Lan Xiao menurunkan putranya. Kemudian ia mencium pipi putranya dan berkata lembut, “Ayah akan pergi mencari Ibu dulu, Ayah harus menghibur Ibu.”
“En. Silakan, Ayah.”
Lan Xiao masuk ke dapur dan Nan Cheng sudah mengeluarkan berbagai macam bahan makanan berkualitas dan sibuk mempersiapkannya.
Lan Xiao berhenti sejenak sambil menatap pemandangan yang sudah familiar itu dengan linglung, dan matanya berkaca-kaca.
Sudah hampir delapan bulan dan yang paling ia rindukan adalah bisa melihat pemandangan ini setiap hari. Apa lagi yang lebih hangat dan mengharukan daripada ini?
“Chengcheng.” Lan Xiao memanggil dengan lembut.
Nan Cheng tidak menoleh dan hanya menjawab dengan lembut, “Kamu terlalu sentimental.”
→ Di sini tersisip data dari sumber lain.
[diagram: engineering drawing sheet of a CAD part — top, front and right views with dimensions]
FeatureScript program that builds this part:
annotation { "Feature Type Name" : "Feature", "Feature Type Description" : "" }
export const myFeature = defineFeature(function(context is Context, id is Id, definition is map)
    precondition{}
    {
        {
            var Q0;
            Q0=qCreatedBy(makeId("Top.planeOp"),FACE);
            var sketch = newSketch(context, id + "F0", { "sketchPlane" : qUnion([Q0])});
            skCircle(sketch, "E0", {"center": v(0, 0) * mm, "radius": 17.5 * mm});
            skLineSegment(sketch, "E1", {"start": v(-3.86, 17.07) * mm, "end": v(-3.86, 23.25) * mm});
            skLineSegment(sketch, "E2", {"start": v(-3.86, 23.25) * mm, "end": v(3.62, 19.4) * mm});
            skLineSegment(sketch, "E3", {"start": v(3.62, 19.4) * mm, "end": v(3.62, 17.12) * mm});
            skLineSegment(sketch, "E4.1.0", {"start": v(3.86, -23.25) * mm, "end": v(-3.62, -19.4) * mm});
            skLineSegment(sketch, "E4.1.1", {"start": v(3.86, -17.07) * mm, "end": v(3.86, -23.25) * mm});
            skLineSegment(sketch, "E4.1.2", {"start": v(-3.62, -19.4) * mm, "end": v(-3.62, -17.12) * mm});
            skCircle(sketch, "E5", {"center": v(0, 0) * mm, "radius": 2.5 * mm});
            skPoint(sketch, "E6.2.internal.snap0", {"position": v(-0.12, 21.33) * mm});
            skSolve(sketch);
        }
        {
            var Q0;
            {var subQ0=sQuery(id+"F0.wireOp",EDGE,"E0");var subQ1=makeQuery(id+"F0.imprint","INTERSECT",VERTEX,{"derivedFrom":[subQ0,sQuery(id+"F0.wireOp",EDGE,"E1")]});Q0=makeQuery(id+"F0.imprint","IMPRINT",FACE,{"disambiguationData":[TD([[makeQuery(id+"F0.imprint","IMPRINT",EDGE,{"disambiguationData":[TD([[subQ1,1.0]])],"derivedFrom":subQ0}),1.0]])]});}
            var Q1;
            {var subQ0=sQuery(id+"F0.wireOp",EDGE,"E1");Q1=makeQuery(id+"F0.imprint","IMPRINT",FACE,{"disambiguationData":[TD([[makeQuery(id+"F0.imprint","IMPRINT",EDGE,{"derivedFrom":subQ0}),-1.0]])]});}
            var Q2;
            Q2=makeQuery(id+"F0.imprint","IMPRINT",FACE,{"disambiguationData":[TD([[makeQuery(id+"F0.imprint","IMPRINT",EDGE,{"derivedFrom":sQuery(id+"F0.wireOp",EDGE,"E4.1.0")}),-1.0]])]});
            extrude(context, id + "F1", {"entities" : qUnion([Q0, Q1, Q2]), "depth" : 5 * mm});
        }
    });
“Ya, dan aku hanya bersikap lembut padamu seorang.” Lan Xiao masuk dan memeluk pinggang istrinya dari belakang.
Tubuh Nan Cheng langsung lemas. Saat ia bersandar pada pelukan yang familiar dan erat itu, air matanya langsung mengalir.
“Maaf sudah membuatmu khawatir.” Lan Xiao mencium rambutnya.
Nan Cheng lalu berkata, “Lain kali kamu tidak boleh pergi terlalu lama lagi, ya?”
“En en, aku juga tak tahan berpisah dari kalian! Berpisah dari keluarga itu sangat menyiksa.”
Malam itu, Lan Xuanyu tidak berlatih karena menemani ayahnya makan.
Malam itu, rumah mereka dipenuhi kehangatan.